Perto da Zona Sul, duas irmãs da etnia aimara, vendedoras ambulantes de doces, apostam na mudança para equilibrar as diferenças desse país de 9,4 milhões de habitantes, onde 65% das pessoas vivem na pobreza.

- O MAS é um partido novo e é preciso dar-lhe uma chance - disse Monica Titona, 33 anos.

- Vamos fazer mais um esforço: um voto, dois votos são importantes. Um pouco mais de participação para liberar a Bolívia - discursou Morales no final de sua campanha, em seu bastião eleitoral, a região cocaleira de Chapare.

Nesta mesma noite de quinta-feira, o presidenciável afirmou que, se eleito, o Brasil terá que ''devolver'' as duas refinarias compradas pela Petrobras em 1999 - em Santa Cruz e de Cochabamba - por pouco mais de US$ 100 milhões. Salientou, entretanto, que buscará uma solução negociada com o presidente Luiz Inácio Lula da Silva. A filial da Petrobras na Bolívia é a maior empresa no país andino, com negócios que representam quase 20% do Produto Interno Bruto (PIB).

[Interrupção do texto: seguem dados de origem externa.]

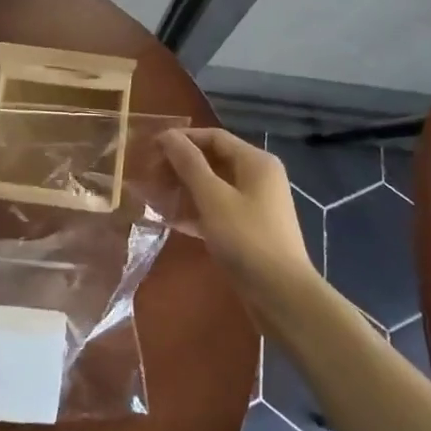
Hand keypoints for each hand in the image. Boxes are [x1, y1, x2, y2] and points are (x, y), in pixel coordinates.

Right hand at [160, 129, 321, 315]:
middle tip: (149, 175)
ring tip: (153, 195)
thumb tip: (167, 135)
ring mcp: (255, 205)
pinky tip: (170, 220)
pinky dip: (195, 211)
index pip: (213, 137)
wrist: (282, 296)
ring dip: (184, 189)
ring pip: (213, 187)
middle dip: (180, 165)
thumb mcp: (213, 197)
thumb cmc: (247, 238)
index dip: (182, 139)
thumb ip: (189, 163)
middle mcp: (258, 177)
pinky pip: (217, 210)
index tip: (151, 149)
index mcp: (256, 161)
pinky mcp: (248, 230)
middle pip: (213, 160)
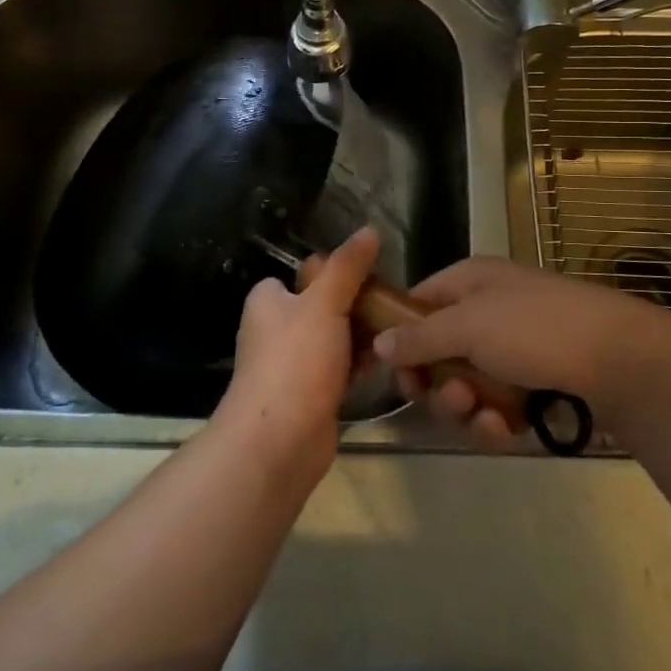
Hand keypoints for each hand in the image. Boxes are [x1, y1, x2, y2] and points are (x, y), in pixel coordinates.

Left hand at [217, 228, 379, 472]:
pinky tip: (391, 360)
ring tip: (401, 329)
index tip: (373, 274)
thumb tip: (369, 230)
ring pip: (336, 339)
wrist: (279, 440)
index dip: (336, 272)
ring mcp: (293, 365)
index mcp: (268, 301)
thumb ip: (347, 267)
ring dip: (364, 336)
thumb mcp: (324, 303)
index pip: (305, 274)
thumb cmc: (295, 360)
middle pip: (324, 305)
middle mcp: (276, 329)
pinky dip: (361, 364)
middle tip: (394, 303)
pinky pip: (341, 369)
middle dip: (358, 305)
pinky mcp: (310, 395)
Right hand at [372, 258, 670, 440]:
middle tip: (454, 399)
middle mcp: (487, 312)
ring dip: (466, 408)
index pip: (417, 304)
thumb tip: (378, 343)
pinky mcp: (533, 385)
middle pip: (438, 353)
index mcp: (470, 282)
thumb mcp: (470, 326)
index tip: (398, 374)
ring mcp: (512, 349)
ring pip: (465, 386)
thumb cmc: (537, 329)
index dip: (401, 338)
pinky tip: (508, 431)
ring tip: (486, 417)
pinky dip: (496, 421)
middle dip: (439, 384)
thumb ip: (419, 337)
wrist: (621, 360)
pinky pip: (495, 406)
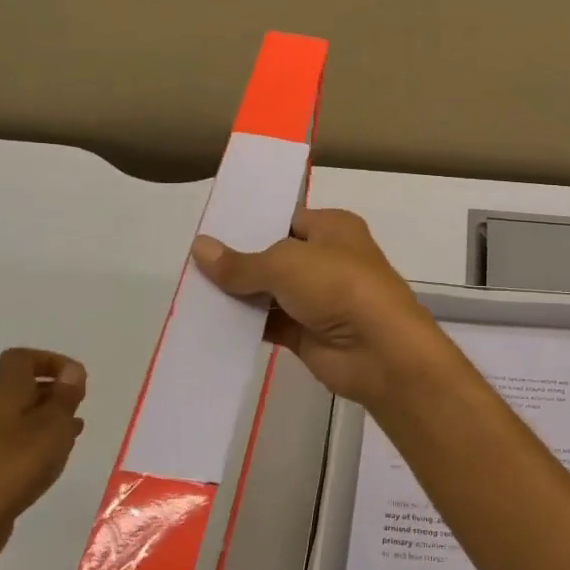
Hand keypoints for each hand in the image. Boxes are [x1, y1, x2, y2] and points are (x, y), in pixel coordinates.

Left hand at [0, 348, 86, 569]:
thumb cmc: (14, 465)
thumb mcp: (52, 425)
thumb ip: (65, 396)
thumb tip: (72, 370)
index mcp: (4, 394)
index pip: (19, 359)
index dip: (49, 361)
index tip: (74, 380)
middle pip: (20, 388)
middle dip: (53, 392)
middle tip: (78, 407)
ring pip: (20, 417)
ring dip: (48, 420)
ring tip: (73, 434)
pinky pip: (15, 444)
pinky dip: (37, 444)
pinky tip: (52, 460)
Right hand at [191, 207, 460, 416]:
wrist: (380, 351)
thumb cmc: (339, 286)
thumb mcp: (285, 264)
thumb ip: (241, 263)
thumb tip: (199, 247)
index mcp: (332, 228)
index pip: (285, 218)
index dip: (251, 224)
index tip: (209, 230)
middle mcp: (327, 259)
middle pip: (274, 257)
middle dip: (238, 261)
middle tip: (189, 263)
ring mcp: (318, 299)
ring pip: (269, 292)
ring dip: (237, 296)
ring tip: (188, 292)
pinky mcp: (308, 333)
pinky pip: (269, 324)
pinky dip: (244, 325)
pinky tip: (208, 323)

Também controla cerca de 10% das reservas de gás natural nacional.

Ao mesmo tempo, é esta dependência de recursos estrangeiros para explorar o gás que pode colocar um limite na radicalização de Morales, acredita Eduardo Viola, professor de Relações Internacionais da Universidade de Brasília.

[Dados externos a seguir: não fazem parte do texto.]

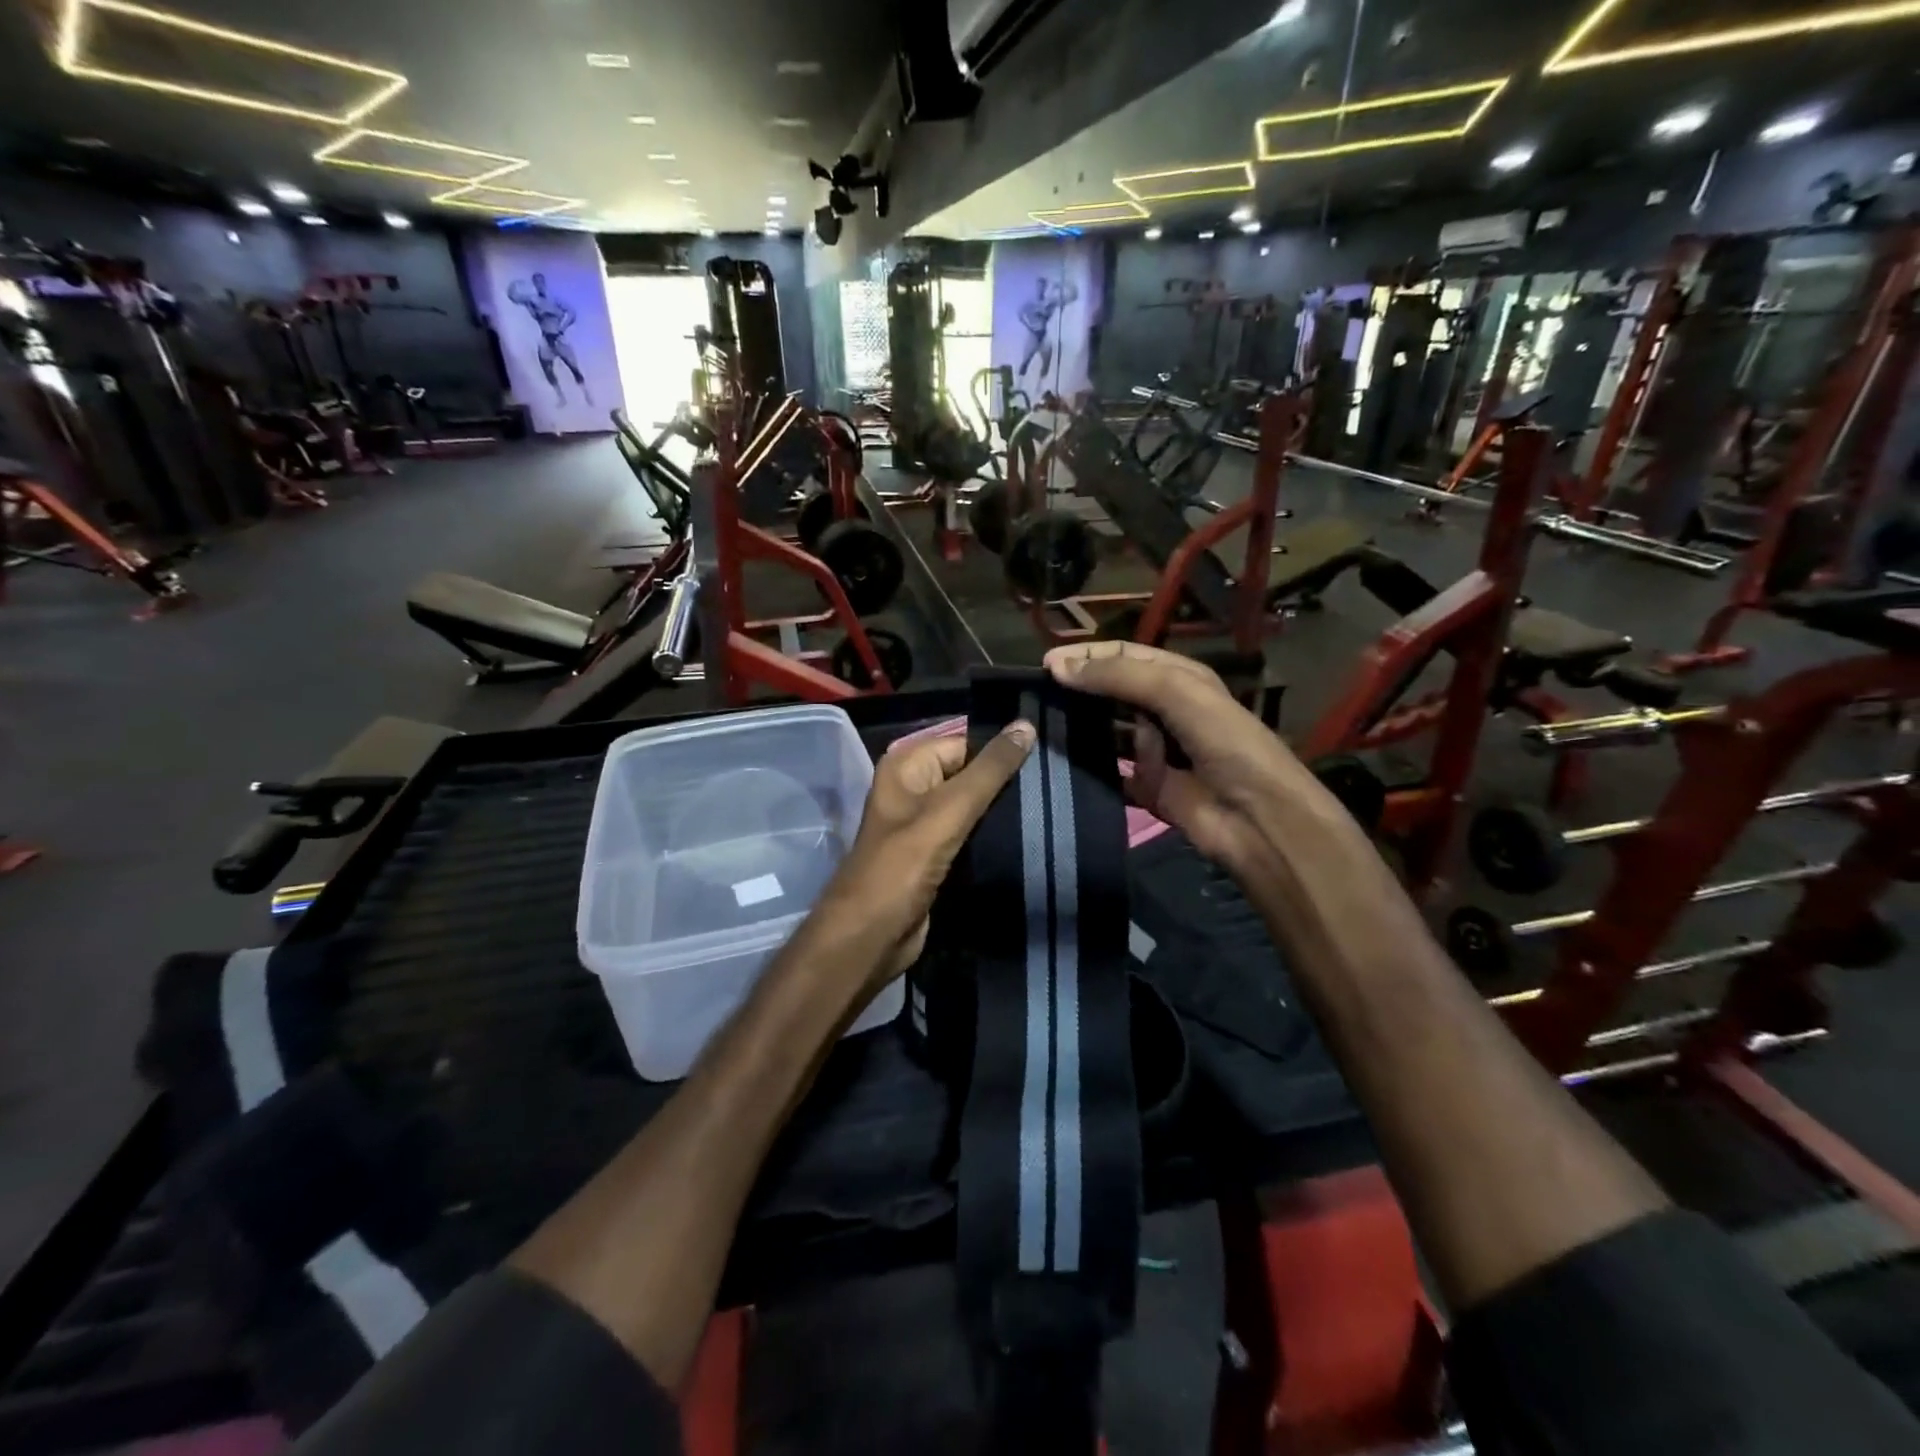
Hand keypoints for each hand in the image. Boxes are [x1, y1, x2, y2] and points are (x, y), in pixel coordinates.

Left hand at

- Governe quem governe, seria irrealista uma quebra total de contratos com as petroleiras - conclui.

A busca por maior inserção indígena e mais direitos é sentida principalmente na periferia dos centros de poder.

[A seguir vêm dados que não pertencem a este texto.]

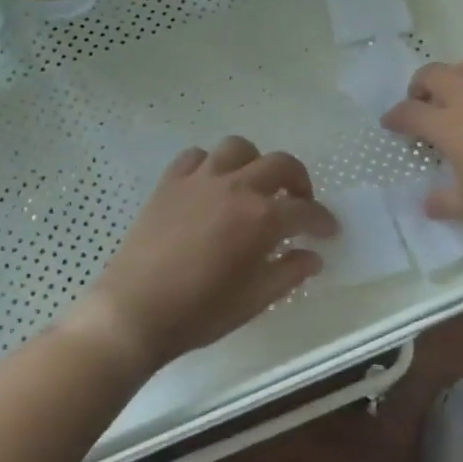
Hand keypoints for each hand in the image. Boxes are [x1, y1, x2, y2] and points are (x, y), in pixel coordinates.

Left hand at [68, 137, 337, 374]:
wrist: (134, 312)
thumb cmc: (199, 313)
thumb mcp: (254, 300)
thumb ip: (289, 272)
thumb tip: (312, 256)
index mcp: (260, 218)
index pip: (305, 211)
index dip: (322, 220)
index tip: (329, 230)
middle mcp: (235, 187)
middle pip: (280, 164)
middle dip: (298, 181)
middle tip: (299, 203)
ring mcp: (199, 180)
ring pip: (238, 148)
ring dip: (255, 163)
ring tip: (254, 186)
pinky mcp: (170, 182)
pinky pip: (196, 156)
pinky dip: (211, 164)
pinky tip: (211, 185)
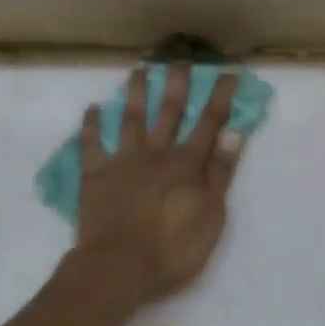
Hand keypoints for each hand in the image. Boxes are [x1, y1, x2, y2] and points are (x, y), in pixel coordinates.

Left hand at [73, 64, 242, 308]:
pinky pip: (91, 144)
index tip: (228, 72)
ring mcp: (123, 162)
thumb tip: (233, 134)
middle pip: (169, 113)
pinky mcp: (95, 176)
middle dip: (177, 85)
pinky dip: (91, 126)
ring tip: (139, 70)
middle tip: (180, 59)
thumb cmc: (173, 249)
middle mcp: (156, 154)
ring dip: (136, 94)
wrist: (119, 267)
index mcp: (187, 165)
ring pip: (131, 120)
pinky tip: (92, 109)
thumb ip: (221, 173)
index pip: (209, 123)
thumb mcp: (212, 215)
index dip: (220, 97)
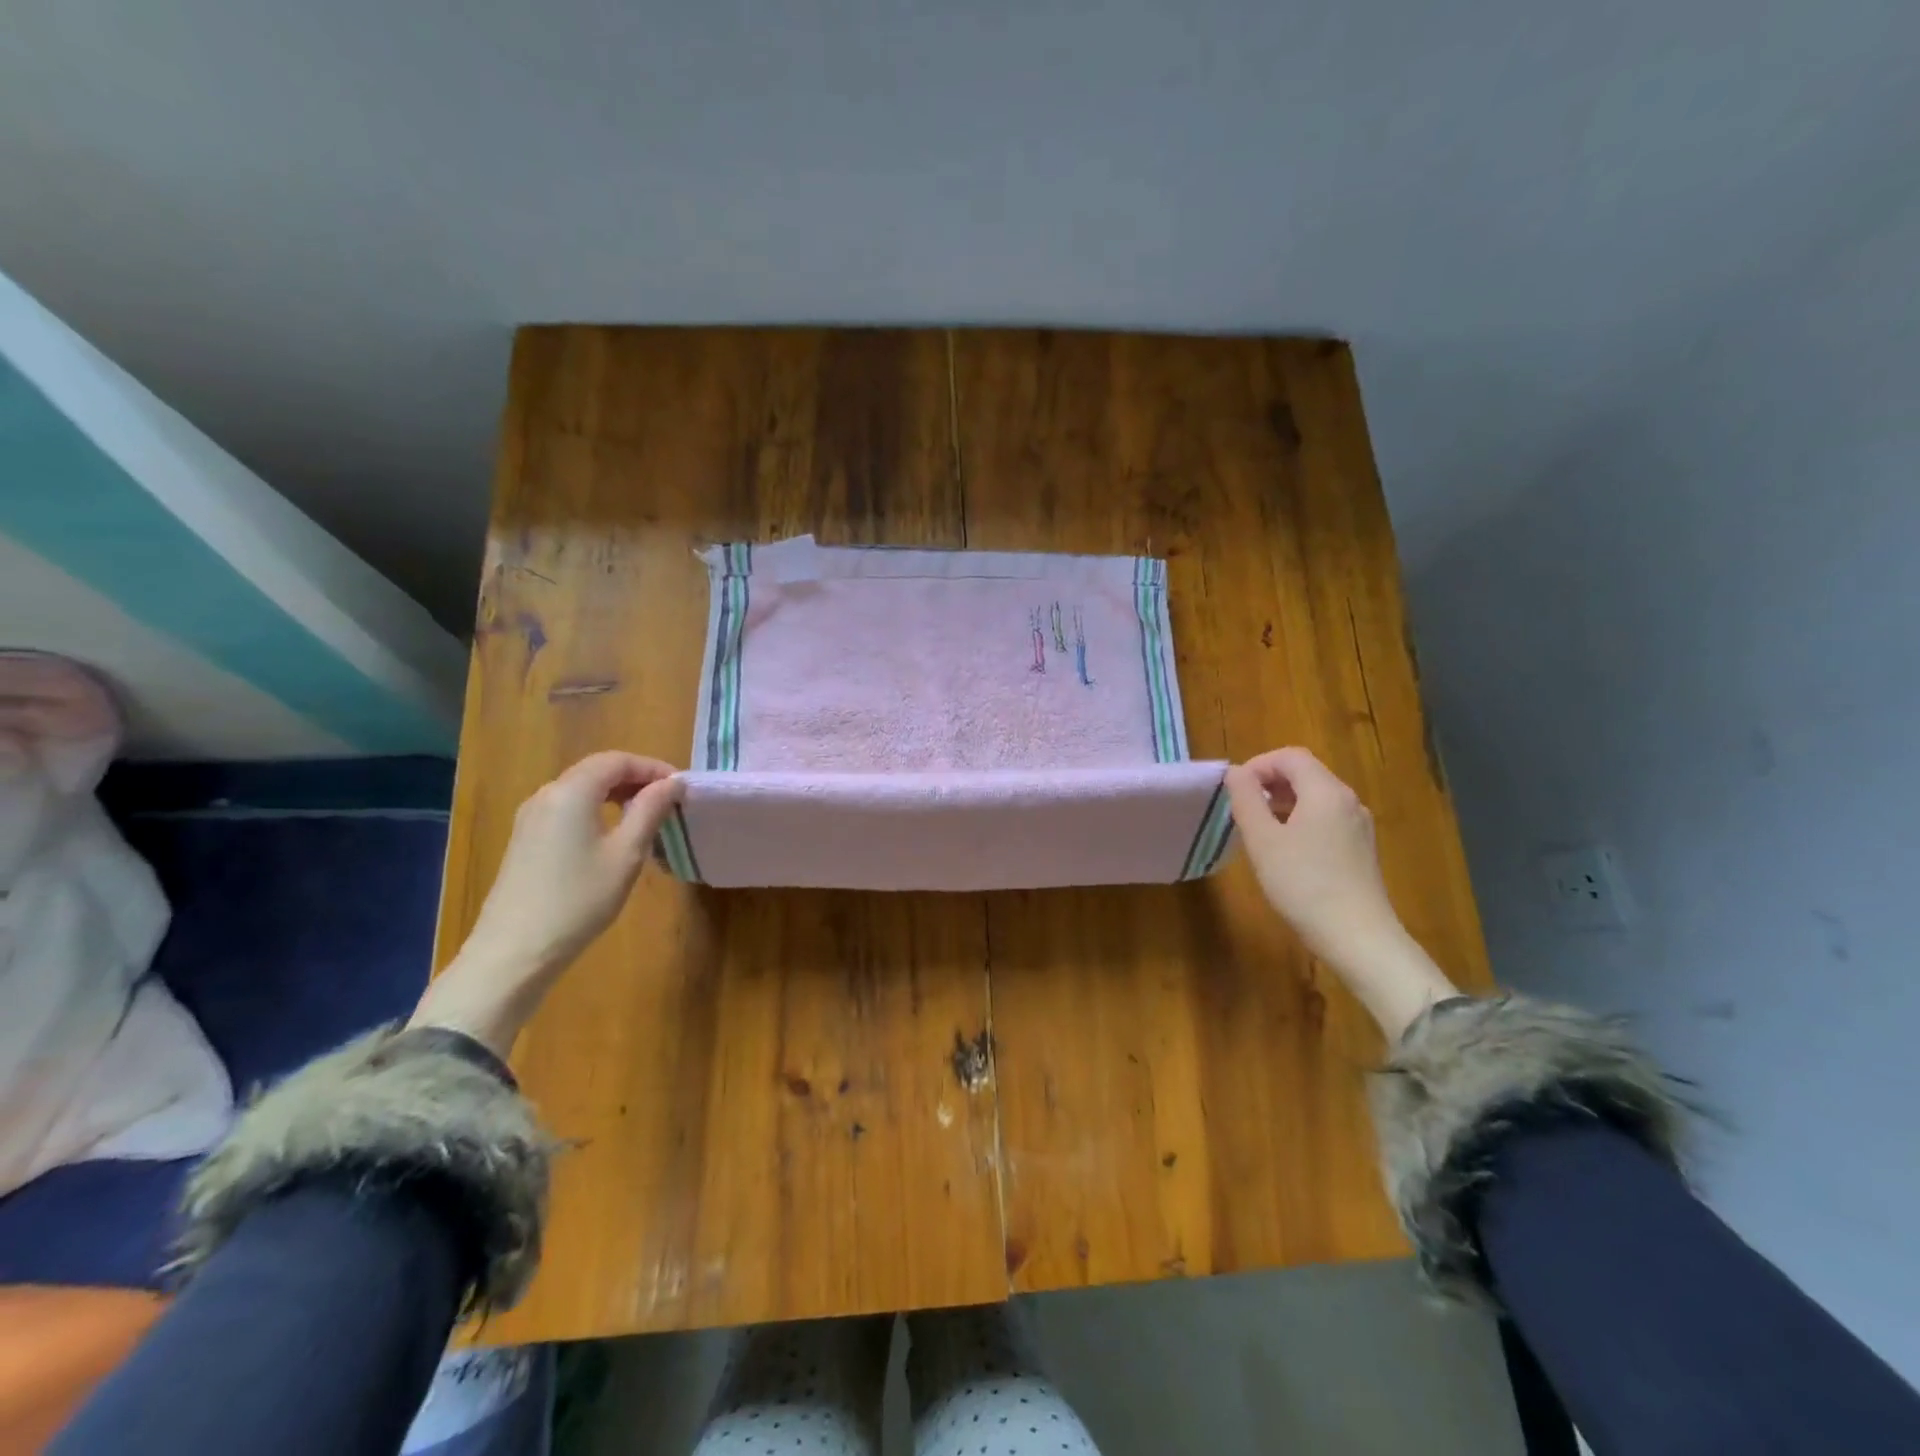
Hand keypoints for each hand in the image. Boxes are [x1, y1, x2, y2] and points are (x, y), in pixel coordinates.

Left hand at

-O Altiplano é uma das áreas mais pobres e esquecidas da Bolívia, foi marginalizada por todos os governos. Mas, dos últimos cinco anos para cá, o povo aimara está tomando consciência de sua dignidade - disse o bispo monsenhor Jesús Juárez, que se dedica aos moradores carentes no Altiplano.

A região, reduto de Morales, assemelha-se às favelas brasileiras, com um emaranhado de casas de tijolo aparente, ruas de pedra e terra, pequenos comércios e trânsito caótico. Cerca de 1 milhão de pessoas vivem no alto das montanhas.

Mesmo com a esperança de que um indígena possa pela primeira vez se tornar presidente da República, muitos moradores vivem um misto de esperança e ceticismo. Isso porque, se Evo não conquistar 50% dos votos no primeiro turno, quem decide a eleição é o Congresso, no fim de janeiro. Ali, porém, a expectativa é de que Quiroga tenha a preferência, pois está alinhado com as províncias ricas, comandadas por Santa Cruz de la Sierra, onde ficam os principais recursos naturais e a elite empresarial do país.

No entanto, uma rejeição do voto popular pode enraivecer os povos do Altiplano, responsáveis por bloquear as estradas a La Paz e conduzir os protestos dos últimos anos. E mesmo os mais engajados não agüentam mais convulsões sociais.

- Já derrubamos dois presidentes. Queremos paz - decretou o professor Victor Aliaga, morador do Altiplano.